**Task item:** Reproduce the records verbatim, starting at their first line and ending at the line that contains "Reading right to left, transcribe", with both of those lines included.
==== Entries provided
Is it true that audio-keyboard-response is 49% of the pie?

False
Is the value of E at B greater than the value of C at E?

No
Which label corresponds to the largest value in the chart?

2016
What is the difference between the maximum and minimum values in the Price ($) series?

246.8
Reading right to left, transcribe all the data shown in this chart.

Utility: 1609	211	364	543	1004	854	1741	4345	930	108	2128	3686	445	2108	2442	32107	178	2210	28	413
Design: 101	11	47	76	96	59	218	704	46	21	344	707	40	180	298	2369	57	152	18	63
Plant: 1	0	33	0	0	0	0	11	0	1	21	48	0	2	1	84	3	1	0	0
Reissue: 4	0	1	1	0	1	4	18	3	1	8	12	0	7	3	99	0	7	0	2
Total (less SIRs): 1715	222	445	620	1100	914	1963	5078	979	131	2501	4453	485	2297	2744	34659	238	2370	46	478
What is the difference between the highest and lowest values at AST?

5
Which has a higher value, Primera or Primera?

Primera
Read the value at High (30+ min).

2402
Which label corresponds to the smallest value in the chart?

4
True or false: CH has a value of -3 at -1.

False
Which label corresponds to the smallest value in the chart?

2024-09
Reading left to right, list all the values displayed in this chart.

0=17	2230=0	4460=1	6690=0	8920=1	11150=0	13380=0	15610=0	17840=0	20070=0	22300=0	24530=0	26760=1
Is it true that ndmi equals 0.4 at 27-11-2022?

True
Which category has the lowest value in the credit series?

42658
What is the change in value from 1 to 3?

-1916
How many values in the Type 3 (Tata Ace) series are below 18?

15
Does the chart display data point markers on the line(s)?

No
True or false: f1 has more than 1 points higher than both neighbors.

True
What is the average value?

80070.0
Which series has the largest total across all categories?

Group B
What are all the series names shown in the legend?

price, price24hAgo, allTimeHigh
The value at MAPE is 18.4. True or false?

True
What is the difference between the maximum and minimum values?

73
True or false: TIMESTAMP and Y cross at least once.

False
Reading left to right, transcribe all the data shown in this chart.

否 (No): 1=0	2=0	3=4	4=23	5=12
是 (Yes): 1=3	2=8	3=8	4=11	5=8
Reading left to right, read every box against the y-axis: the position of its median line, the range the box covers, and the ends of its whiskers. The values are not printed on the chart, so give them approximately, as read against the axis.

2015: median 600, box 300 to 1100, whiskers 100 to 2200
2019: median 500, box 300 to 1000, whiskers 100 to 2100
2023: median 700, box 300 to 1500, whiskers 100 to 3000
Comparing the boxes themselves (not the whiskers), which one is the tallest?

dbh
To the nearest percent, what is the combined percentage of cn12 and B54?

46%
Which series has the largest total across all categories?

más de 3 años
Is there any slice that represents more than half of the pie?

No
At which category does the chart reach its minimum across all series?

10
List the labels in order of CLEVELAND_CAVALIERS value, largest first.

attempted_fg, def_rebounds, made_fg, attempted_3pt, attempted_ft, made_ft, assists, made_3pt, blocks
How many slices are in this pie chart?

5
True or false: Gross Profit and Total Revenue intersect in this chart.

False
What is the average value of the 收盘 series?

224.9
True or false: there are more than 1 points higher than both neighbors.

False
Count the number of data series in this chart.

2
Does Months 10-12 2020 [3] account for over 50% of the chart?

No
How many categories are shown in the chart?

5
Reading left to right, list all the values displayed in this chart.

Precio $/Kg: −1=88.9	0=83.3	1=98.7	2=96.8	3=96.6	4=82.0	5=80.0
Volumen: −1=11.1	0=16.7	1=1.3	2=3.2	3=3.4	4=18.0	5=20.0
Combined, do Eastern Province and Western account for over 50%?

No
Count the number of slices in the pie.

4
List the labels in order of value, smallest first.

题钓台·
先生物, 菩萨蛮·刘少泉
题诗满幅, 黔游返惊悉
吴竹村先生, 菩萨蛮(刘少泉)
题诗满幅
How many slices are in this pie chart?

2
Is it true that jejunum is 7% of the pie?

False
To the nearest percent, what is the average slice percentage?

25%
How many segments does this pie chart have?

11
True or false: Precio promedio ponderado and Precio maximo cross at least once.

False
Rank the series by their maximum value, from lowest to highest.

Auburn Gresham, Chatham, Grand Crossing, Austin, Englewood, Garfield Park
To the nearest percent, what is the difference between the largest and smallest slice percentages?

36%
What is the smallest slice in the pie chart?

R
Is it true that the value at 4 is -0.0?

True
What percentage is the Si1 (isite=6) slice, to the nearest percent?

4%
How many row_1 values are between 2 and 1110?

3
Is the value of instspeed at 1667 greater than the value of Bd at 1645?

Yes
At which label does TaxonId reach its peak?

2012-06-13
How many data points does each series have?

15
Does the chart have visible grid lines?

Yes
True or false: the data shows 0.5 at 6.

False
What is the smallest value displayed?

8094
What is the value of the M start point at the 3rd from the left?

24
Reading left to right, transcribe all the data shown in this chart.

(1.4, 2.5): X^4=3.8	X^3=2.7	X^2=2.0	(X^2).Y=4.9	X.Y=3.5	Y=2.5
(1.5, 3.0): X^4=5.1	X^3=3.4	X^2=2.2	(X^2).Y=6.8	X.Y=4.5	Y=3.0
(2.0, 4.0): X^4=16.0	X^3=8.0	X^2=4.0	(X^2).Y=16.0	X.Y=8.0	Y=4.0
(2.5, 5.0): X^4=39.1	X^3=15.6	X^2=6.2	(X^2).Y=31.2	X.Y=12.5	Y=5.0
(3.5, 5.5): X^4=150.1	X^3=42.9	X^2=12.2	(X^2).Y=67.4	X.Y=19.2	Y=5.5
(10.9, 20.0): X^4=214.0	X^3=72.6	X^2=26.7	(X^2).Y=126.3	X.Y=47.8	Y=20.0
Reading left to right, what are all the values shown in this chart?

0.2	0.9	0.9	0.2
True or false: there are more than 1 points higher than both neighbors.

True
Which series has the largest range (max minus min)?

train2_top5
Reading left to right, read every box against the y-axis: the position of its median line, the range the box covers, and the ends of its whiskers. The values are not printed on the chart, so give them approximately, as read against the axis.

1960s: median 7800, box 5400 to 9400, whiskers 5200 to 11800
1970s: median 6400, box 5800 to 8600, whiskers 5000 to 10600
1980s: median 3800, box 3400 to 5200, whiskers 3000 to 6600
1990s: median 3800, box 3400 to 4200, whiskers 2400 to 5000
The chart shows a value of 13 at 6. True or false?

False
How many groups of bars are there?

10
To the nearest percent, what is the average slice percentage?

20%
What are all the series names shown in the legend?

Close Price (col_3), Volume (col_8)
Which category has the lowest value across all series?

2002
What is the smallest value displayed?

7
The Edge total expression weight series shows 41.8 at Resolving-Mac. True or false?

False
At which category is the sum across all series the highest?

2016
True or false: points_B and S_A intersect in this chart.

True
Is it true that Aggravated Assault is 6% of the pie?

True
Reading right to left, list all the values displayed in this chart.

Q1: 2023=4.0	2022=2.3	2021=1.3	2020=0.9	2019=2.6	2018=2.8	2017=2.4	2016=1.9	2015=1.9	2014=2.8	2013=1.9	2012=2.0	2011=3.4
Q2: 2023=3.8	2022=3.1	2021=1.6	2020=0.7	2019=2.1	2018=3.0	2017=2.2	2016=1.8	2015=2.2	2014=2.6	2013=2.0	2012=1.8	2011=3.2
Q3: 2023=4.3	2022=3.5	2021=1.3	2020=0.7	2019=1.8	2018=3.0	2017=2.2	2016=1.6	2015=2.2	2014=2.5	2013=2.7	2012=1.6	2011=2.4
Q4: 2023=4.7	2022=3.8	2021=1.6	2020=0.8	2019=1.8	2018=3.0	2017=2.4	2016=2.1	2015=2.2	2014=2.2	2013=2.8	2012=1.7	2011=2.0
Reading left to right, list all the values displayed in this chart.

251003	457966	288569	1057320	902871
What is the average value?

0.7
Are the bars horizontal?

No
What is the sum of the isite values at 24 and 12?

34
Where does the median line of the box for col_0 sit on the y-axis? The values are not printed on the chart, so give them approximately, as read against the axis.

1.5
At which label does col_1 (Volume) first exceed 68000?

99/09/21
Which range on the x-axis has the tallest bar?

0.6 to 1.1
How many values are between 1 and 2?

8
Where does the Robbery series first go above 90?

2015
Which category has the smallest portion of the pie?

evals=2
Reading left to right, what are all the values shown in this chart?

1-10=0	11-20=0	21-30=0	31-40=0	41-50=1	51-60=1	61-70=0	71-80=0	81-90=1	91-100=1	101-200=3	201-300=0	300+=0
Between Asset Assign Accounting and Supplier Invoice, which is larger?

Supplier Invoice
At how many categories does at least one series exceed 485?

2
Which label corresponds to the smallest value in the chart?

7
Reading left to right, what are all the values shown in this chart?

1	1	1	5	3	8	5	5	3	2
========
**Answer to this task:**
Is it true that audio-keyboard-response is 49% of the pie?

False
Is the value of E at B greater than the value of C at E?

No
Which label corresponds to the largest value in the chart?

2016
What is the difference between the maximum and minimum values in the Price ($) series?

246.8
Reading right to left, transcribe all the data shown in this chart.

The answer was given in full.